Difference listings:

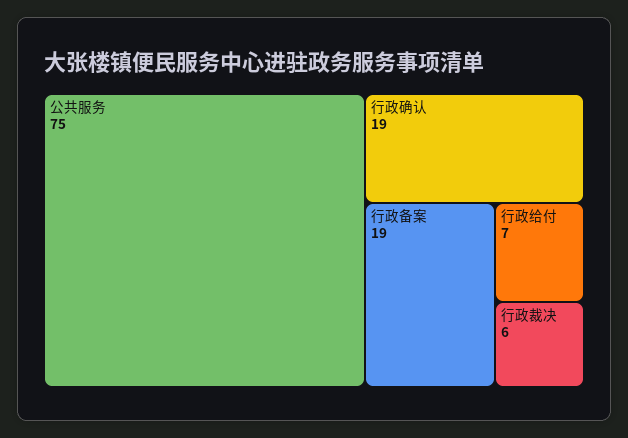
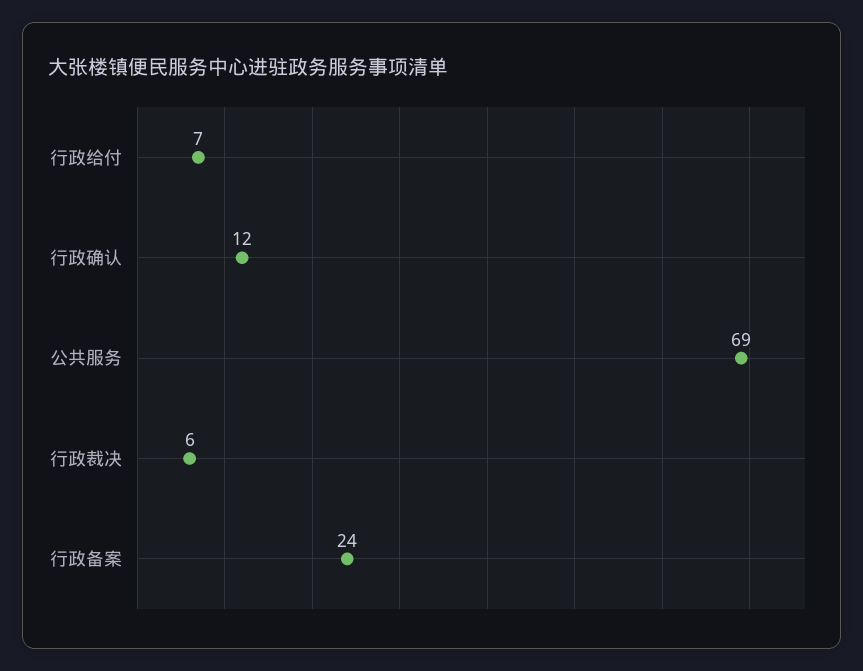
公共服务: 75 -> 69
行政确认: 19 -> 12
行政备案: 19 -> 24

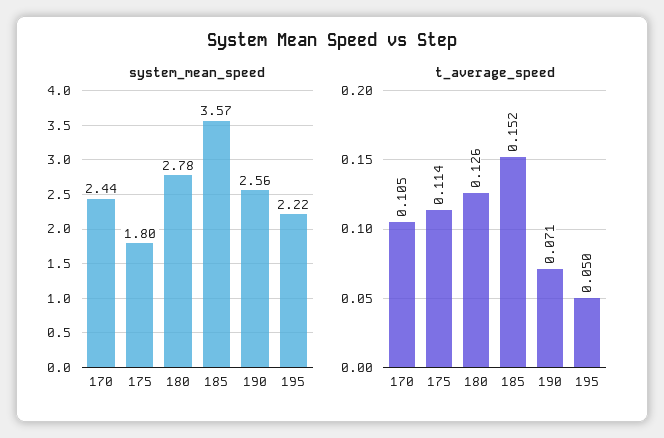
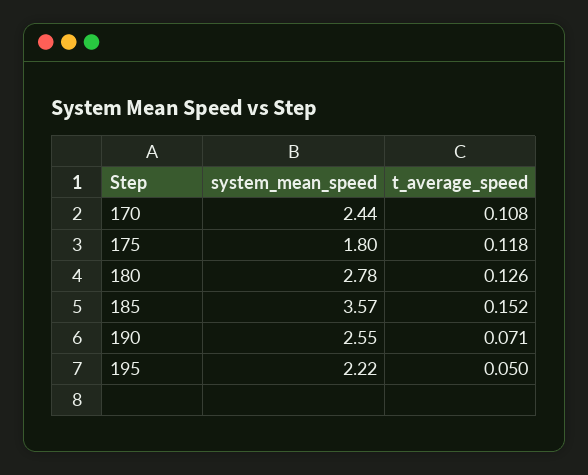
system_mean_speed, 190: 2.56 -> 2.55
t_average_speed, 170: 0.105 -> 0.108
t_average_speed, 175: 0.114 -> 0.118

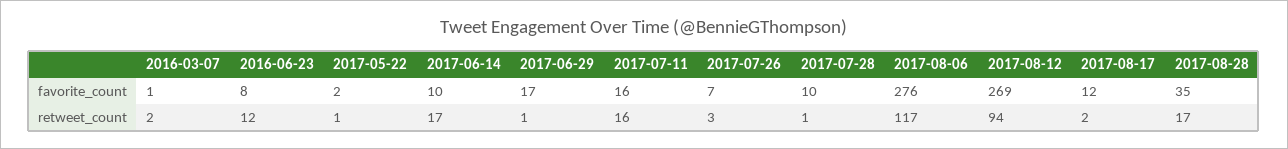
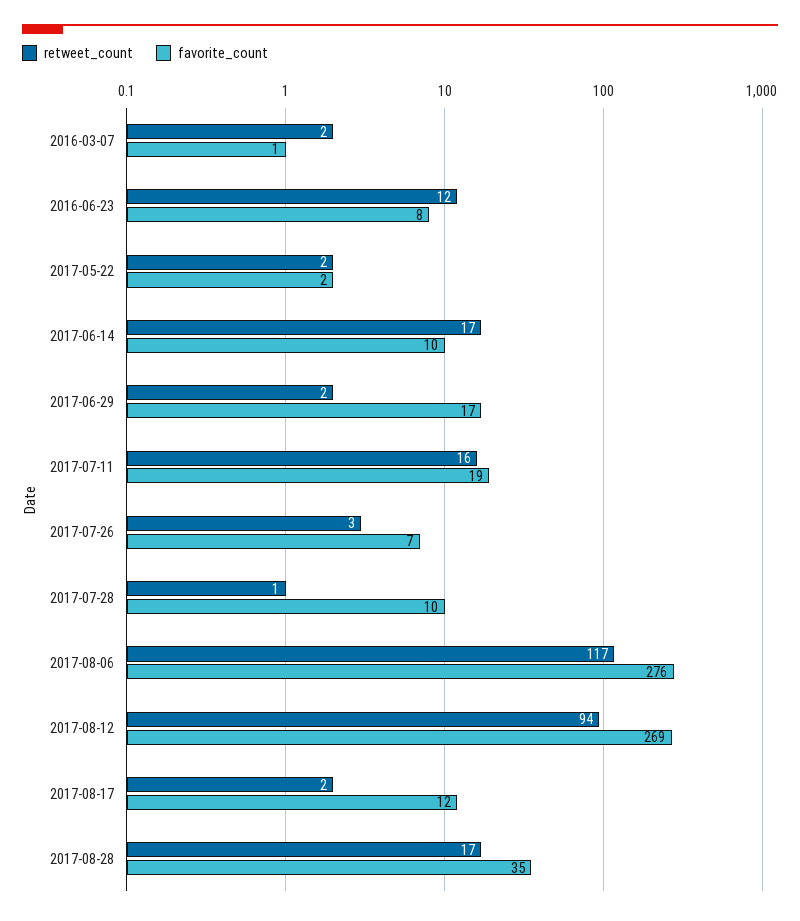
favorite_count, 2017-07-11: 16 -> 19
retweet_count, 2017-05-22: 1 -> 2
retweet_count, 2017-06-29: 1 -> 2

What to produce: With the pictures removed, print the entries above exactly.

Solution for this exercise:
公共服务: 75 -> 69
行政确认: 19 -> 12
行政备案: 19 -> 24

system_mean_speed, 190: 2.56 -> 2.55
t_average_speed, 170: 0.105 -> 0.108
t_average_speed, 175: 0.114 -> 0.118

favorite_count, 2017-07-11: 16 -> 19
retweet_count, 2017-05-22: 1 -> 2
retweet_count, 2017-06-29: 1 -> 2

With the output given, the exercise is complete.